Article stimulant, quoique discutable sur de nombreux points, surtout exégétiques, indépendamment du "projet" et de la "méthode" que je ne conteste pas (il faut bien aussi envisager "la Bible", juive ou chrétienne, catholique ou protestante, comme le livre que de fait elle est, avec tous les jeux d'intertextualité incontrôlables qui s'ensuivent, très au-delà de chaque texte ou contexte particulier). Je n'en dirai pas plus, parce que ça nous entraînerait trop loin du présent sujet (disons: le christianisme et l'empire romain et/ou l'Etat moderne), lui-même déterminé au départ, sinon tout à fait balisé, par une intertextualité plus restreinte mais déjà très aléatoire (entre Marc, ou les Synoptiques, et l'Apocalypse)...

La figure de Salomon est néanmoins intéressante du point de vue de ce fil, puisqu'il y a tension manifeste, dans les Rois, entre un Etat-empire (imaginaire) et une certaine conception (dite "deutéronomiste", en tout cas monolatrique et exclusiviste) du divin. Ce qui compromet toutefois Salomon aux yeux des rédacteurs des Rois, ce n'est certes pas un "athéisme", mais un monothéisme inclusif (ambivalence du "coeur large") qui conduit, par la voie d'une Sagesse non encore identifiée à la Loi particulière d'Israël (elle ne le sera que dans le Siracide, même si on peut en trouver des germes dans le Deutéronome qui la proclame "sage" et reconnaissable comme telle par tous les peuples, ce qui suppose qu'elle n'ait pas le monopole de la sagesse), à un polythéisme de fait.

> **Matériel fourni**:
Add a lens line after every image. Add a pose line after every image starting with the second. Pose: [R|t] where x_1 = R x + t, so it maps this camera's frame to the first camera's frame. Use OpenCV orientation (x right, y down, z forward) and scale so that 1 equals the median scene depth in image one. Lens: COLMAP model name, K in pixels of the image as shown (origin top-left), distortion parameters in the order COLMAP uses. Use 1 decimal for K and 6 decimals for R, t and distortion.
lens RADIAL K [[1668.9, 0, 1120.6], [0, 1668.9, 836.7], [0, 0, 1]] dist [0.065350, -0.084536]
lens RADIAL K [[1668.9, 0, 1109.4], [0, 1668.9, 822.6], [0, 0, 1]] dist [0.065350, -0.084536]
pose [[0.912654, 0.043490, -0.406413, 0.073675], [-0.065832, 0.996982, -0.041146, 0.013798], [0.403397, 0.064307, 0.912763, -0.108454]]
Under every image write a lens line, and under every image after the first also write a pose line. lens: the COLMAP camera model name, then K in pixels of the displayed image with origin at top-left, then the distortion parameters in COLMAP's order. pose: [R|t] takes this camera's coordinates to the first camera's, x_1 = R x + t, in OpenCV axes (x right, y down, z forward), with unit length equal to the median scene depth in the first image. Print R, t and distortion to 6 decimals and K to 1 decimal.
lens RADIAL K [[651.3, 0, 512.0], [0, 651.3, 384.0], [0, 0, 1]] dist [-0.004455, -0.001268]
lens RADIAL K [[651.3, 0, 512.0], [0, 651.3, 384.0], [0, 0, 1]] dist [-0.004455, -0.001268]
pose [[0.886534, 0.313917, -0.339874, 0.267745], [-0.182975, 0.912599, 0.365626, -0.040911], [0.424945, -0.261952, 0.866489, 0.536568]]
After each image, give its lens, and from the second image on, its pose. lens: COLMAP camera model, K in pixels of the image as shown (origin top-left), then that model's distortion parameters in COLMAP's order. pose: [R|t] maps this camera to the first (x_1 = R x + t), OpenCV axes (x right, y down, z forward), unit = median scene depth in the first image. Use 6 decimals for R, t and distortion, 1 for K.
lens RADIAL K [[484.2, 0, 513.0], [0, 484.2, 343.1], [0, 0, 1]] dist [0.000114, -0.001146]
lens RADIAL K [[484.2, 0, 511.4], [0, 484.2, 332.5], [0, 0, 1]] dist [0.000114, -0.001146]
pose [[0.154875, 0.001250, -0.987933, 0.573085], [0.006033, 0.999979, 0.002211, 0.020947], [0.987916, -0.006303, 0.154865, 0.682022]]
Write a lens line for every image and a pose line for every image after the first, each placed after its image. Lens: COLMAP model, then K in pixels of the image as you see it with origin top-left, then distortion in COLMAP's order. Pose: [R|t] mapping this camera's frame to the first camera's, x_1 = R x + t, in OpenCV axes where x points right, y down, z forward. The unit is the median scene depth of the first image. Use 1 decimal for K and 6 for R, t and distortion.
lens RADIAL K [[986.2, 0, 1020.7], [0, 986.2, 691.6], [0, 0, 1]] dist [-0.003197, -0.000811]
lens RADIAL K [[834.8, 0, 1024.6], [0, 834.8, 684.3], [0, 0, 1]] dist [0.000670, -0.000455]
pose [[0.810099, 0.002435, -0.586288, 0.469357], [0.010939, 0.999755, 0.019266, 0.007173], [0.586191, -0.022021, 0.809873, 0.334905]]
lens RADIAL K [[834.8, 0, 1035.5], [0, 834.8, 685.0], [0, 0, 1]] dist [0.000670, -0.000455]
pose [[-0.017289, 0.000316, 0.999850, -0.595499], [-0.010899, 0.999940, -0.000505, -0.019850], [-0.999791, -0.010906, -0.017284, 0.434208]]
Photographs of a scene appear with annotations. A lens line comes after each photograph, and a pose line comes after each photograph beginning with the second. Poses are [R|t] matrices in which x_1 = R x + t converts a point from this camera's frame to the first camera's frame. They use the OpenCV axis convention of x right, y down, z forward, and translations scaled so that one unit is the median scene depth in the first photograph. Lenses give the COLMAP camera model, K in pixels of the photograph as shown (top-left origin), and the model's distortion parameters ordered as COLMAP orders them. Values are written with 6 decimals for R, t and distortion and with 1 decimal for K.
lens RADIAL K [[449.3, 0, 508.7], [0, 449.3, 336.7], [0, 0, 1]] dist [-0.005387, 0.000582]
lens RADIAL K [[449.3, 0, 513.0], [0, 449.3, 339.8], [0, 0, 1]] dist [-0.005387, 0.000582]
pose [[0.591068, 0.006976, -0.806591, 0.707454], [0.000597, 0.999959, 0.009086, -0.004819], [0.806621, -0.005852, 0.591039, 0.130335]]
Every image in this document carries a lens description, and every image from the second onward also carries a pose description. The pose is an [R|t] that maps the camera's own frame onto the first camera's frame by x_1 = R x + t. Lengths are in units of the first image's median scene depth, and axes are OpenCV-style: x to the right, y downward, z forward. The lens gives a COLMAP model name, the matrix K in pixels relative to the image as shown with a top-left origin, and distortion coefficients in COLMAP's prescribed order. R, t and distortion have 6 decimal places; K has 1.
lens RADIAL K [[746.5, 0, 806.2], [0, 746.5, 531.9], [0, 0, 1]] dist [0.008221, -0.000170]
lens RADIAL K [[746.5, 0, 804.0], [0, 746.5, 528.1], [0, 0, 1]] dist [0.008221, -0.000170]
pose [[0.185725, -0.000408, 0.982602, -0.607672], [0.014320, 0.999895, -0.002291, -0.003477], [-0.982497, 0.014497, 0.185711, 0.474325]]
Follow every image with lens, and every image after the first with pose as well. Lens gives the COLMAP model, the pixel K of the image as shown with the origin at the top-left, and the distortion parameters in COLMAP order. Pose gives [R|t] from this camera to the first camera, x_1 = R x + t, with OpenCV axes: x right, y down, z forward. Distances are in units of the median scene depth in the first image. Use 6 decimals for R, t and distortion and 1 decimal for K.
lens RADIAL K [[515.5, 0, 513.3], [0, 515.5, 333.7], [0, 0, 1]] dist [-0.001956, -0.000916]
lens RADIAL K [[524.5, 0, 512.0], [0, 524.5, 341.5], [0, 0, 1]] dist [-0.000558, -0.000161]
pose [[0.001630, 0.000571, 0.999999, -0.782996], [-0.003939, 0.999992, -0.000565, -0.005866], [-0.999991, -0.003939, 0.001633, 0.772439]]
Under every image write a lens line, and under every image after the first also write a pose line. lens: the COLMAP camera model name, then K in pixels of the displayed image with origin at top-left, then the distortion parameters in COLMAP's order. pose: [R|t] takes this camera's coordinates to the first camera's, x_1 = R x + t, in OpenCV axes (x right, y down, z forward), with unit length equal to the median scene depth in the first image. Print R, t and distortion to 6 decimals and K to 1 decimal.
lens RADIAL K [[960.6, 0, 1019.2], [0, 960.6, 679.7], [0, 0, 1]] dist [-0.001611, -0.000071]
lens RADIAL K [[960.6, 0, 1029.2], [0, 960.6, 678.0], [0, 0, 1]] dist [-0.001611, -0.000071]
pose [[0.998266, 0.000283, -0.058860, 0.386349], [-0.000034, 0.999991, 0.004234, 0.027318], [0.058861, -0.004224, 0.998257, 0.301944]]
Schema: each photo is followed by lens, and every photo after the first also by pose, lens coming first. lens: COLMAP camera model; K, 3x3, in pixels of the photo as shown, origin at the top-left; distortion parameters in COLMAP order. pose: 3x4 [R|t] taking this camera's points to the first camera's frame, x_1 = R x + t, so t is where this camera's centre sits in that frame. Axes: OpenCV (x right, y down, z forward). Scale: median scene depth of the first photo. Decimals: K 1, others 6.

> **Consignes**:
1. Répondez à ces questions sur le texte sur Salomon :
(a) Aux yeux des rédacteurs des Rois, qu'est-ce qui compromet Salomon, sinon un athéisme ?
(b) Dans quel livre la Sagesse sera-t-elle identifiée à la Loi particulière d'Israël ?
(c) Quel sujet l'auteur donne-t-il au fil de discussion, entre parenthèses ?
2. Écrivez la suite du texte sur Salomon, juste après sa dernière phrase.
Ce matériel n'a aucun lien avec le texte sur Salomon.

> **Réponses**:
1.
(a) Un monothéisme inclusif.
(b) Dans le Siracide.
(c) Le christianisme et l'empire romain et/ou l'Etat moderne.

2.
Je pensais d'ailleurs précédemment, sous un tout autre aspect, à l'épisode de la succession de Salomon (1 Rois 12) où le royaume se divise du fait de l'intransigeance oppressive de Roboam, qui surenchérit sur son père (les jeunes plus intransigeants que les vieux, c'est une notation psychologique banale mais inépuisable). Bien sûr, il y a à nouveau tension entre cette explication et celle du chapitre précédent (11), où la division du royaume résulte des "fautes" de Salomon.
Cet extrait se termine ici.